Today she lives, by choice, in a mental hospital in Tokyo, where she has continued to produce work since the mid-1970s. Her studio is a short distance from the hospital.

In essence, Kusama leads her hyperaware lifestyle in a mannter best expressed by this mantra:

"If it were not for art, I would have killed myself a long time ago."

The art born from this unbelievable intense philosophy is astonishing. Admittedly, while her paintings are interesting, and the MCA's placement of her main infinity nets echo a bit of Rothko (in the sense that the physical space combined with the art seems to extend beyond the gallery itself, for Kusama, they suggests some sort of hypnotical, organic infinity with traces of eyes, muscle cells, faces, flowers) Kusama, in my opinion, best expresses her concept of the transcendental infinite - the sublime - through her installations.
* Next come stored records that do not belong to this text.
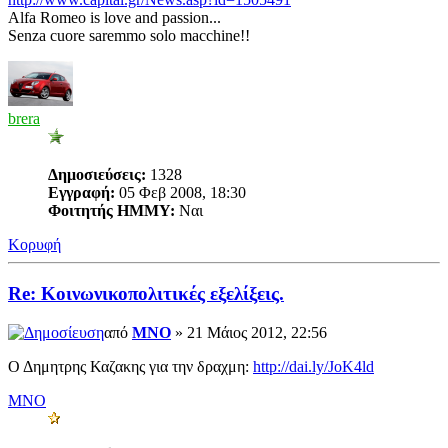
Alfa Romeo is love and passion...
Senza cuore saremmo solo macchine!!
brera
Δημοσιεύσεις:
1328
Εγγραφή:
05 Φεβ 2008, 18:30
Φοιτητής ΗΜΜΥ:
Ναι
Κορυφή
Re: Κοινωνικοπολιτικές εξελίξεις.
από
MNO
» 21 Μάιος 2012, 22:56
Ο Δημητρης Καζακης για την δραχμη:
http://dai.ly/JoK4ld
MNO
Fireflies in the Water 2000 lightbulbs, water, mirror room 300 x 450 x450

Simple in structure but resulting in complex visual deceit, Kusama addresses the beautiful and sublime simultaneously in a manner that constantly reminds us of our own crappy mortality. Stepping inside Fireflies in the Water immediately seemed to transport us into an infinite, serene galaxy where only you and another three strangers existed. Kusama later becomes tongue in cheek below.


Infinity Mirror Room - Phalli's Field, 1965


The little soft cutesy tubes lose their appeal once you discover they have a strange phallic resemblance, and you're essentially trapped with an infinite number of poxy penis tentacles.
While Kusama's infinity rooms can make you feel alienated from whilst belonging to her strange atmosphere, her final installation in the MCA exhibition is kinder to the receptor.





The installation comprised of a typical suburban dining/living room, whose contents were decidedly generic and familiar. Ingeniously, the room was lighted by UV lamps and Kusama installed thousands of polka dots (her signature pattern) over every surface of the room, except of course, the vistors, who responded with many astonished gasps. The effect was another welcoming infinity net, linking everything at once together and, although the human was not linked, he, too felt a part of the comfortable setting. Her idea of a greater transcendental force existing absolutely everywhere I think points to the very little considered idea of sublimity in modernity.

Perhaps we don't like contemplating the forever (the mathematical sublime?), because being in the installation, I began to think about it and didn't exactly enjoy feeling so fragile and temporaneous. I did, however, really appreciate feeling a sense of belonging to that room, and didn't want to leave.